Start of Text

@JLNobody,
JLNobody wrote:
Regarding your principles:
I do not feel comfortable with philosophical SYSTEMS, since each part is so "logically/artificially dependent on all others--one fails and the entire pizza goes. I simply prefer ad hoc insights, or "glimpses" of reality. Contradiction is no problem since each intuitive insight stands by itself at particular moments.
Firstly, I do not care about what you "feel" about philosophical systems; I care about what you "know" about them.
Secondly, I sense that you really don't want to get your feet wet when it comes to systematizing. You argue, and correctly, that systems are apt to disintegration if, and when, an axiom, definition, or assumption is false or rejected. This is always true for deductive systems, but not always the case for dynamic systems. Depdends on the part in which that piece plays within the overall context of the system.
Now, I can sympathize with your aversion towards systematizing; but on the other hand I don't. Why? Because humans have to commit themselves to a certain set of beliefs and knowledge claims. We can't be constantly open to mere possibilities. In other words, we oftentimes need to stick our necks out.

End of Text

* [Questions on the material]
- A) Reproduce verbatim the portion of the reply on philosophical systems running from "Secondly, I sense" down to "our necks out.".
- B) Write the next part of the reply on philosophical systems, beginning after its final sentence.
The rows that follow the reply on philosophical systems are not required for any of the work.

Start of Data provided

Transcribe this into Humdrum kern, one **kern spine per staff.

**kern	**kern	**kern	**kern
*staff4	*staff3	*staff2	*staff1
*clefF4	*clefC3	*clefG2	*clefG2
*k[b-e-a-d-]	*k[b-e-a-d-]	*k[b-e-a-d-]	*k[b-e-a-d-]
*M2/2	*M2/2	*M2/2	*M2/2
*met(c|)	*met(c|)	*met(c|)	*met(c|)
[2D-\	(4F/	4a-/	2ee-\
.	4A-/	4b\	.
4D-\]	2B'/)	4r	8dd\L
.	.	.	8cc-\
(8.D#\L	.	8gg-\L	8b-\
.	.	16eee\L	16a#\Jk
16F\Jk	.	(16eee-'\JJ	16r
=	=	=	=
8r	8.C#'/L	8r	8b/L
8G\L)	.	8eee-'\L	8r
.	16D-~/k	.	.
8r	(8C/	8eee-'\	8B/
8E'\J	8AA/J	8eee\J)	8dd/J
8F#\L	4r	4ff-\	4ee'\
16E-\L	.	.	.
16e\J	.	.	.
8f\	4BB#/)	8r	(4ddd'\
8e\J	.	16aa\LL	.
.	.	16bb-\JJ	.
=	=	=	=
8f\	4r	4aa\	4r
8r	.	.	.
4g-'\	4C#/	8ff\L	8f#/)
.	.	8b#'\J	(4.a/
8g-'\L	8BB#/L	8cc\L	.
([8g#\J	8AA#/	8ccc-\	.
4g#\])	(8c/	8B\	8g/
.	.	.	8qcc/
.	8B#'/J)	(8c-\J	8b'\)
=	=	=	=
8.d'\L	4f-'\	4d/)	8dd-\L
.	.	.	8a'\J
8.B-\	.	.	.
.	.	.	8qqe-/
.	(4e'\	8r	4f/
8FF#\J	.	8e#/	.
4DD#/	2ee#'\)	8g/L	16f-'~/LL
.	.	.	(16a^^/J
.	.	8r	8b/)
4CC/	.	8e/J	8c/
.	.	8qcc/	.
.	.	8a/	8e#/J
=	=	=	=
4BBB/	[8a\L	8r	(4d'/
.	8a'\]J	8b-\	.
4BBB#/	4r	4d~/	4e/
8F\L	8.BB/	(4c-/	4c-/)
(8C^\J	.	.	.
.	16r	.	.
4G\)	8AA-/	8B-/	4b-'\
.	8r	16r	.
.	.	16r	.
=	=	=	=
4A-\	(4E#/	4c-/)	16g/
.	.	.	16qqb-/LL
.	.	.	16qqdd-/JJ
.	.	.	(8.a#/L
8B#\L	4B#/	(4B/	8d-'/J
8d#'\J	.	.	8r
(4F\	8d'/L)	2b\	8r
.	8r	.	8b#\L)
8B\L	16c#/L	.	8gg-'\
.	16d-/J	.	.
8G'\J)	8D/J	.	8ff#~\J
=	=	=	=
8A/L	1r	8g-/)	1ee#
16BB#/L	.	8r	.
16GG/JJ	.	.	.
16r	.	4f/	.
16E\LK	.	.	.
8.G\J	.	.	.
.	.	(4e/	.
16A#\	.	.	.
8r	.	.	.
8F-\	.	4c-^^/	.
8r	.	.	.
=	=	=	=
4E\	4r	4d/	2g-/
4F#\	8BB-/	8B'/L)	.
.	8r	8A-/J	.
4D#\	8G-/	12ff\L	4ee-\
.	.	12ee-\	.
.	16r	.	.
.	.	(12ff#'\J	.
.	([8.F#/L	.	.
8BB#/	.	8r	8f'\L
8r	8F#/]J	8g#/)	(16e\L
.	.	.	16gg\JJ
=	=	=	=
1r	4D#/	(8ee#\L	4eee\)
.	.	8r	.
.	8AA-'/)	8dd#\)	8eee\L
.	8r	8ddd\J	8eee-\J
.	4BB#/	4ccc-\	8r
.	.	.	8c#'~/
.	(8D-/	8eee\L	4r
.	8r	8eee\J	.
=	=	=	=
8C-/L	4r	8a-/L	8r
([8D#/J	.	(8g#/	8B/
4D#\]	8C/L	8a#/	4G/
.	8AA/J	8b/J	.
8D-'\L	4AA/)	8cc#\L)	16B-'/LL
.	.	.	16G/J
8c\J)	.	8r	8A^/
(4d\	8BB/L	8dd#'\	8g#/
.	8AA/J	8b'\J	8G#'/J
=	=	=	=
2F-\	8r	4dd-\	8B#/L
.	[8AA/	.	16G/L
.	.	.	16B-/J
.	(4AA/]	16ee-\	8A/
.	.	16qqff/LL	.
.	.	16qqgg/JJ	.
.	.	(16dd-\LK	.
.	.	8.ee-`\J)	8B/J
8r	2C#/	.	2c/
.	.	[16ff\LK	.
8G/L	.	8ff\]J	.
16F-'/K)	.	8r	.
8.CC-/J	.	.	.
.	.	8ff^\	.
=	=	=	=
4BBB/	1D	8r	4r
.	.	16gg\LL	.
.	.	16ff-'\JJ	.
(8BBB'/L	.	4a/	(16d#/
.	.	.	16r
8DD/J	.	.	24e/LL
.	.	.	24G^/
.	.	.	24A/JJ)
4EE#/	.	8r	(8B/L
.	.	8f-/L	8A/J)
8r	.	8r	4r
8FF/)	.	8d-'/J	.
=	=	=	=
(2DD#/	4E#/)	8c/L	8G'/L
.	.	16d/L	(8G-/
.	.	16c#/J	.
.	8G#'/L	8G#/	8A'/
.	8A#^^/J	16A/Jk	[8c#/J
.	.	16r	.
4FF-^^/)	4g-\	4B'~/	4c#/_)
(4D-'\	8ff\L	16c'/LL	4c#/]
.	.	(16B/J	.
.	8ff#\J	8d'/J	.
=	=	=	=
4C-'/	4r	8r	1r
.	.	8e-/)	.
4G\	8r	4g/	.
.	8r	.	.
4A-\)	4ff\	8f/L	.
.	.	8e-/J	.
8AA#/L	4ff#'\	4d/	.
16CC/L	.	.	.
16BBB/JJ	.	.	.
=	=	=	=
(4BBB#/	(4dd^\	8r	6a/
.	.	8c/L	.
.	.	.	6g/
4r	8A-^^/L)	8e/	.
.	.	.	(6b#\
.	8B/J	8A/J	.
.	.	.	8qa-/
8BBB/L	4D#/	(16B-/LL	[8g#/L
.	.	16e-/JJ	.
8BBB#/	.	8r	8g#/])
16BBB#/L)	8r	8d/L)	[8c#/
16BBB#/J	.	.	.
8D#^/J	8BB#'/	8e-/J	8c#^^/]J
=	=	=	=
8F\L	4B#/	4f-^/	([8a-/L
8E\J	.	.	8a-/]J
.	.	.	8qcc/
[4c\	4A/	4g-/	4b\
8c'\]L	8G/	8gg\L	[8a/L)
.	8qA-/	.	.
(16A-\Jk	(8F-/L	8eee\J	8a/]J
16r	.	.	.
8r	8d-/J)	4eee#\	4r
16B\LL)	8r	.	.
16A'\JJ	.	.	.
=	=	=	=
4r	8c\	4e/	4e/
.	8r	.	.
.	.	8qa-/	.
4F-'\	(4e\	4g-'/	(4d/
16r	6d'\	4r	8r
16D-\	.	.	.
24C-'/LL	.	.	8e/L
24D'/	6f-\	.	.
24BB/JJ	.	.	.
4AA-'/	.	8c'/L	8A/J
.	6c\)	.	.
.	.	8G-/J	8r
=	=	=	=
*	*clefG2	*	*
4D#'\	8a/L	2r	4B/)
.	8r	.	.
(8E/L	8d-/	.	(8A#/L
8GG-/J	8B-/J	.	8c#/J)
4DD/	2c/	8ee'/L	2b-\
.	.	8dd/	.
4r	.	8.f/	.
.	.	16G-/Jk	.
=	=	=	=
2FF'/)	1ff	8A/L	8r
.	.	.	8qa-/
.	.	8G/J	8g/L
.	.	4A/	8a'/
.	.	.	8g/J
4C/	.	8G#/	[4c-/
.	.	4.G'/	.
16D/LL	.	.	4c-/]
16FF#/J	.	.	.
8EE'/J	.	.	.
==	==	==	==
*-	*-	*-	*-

End of Data provided

* [Task answers]
- A)
Secondly, I sense that you really don't want to get your feet wet when it comes to systematizing. You argue, and correctly, that systems are apt to disintegration if, and when, an axiom, definition, or assumption is false or rejected. This is always true for deductive systems, but not always the case for dynamic systems. Depdends on the part in which that piece plays within the overall context of the system.
Now, I can sympathize with your aversion towards systematizing; but on the other hand I don't. Why? Because humans have to commit themselves to a certain set of beliefs and knowledge claims. We can't be constantly open to mere possibilities. In other words, we oftentimes need to stick our necks out.

- B)
And this whole "glimpse" of reality talk is nonsense. A human doing that wouldn't get very far. Even if "glimpses" of reality are relative to a place and time, they are not separate from the indivdual experiencing it, and we know that an indvidual always has a web of beliefs and knowledge claims that they are committed to. So, even if an isolated "glimpse" is non-contradictory, it doesn't matter. Why? Because contradictions arise when something is taken in conjunction with something else. That's what a contradiction is (~A&A). If this is the case, which it is, then you're mistaken about contradictions, and hence about "glimpses" of reality.
JLNobody wrote:
At the same time I do sense that Reality is unitary, the principle of holism--all is interdependent (a contradiction?). This pertains more to your notion of items in a dynamic FIELD than than it does to parts of a static SYSTEM.
I accept the principle of Revision in the sense that all ideas and "truths" are provisional--i.e., subject to change--because of the acquisition of new information and because the world is a field of changing processes.
I agree that (by definition) "systems" do not tolerate contradictions--that's their fundamental limitation--but Reality is the process of often contradicting processes.
Philosophy may be, as you say, more than therapeudic but it is at least that (same for art)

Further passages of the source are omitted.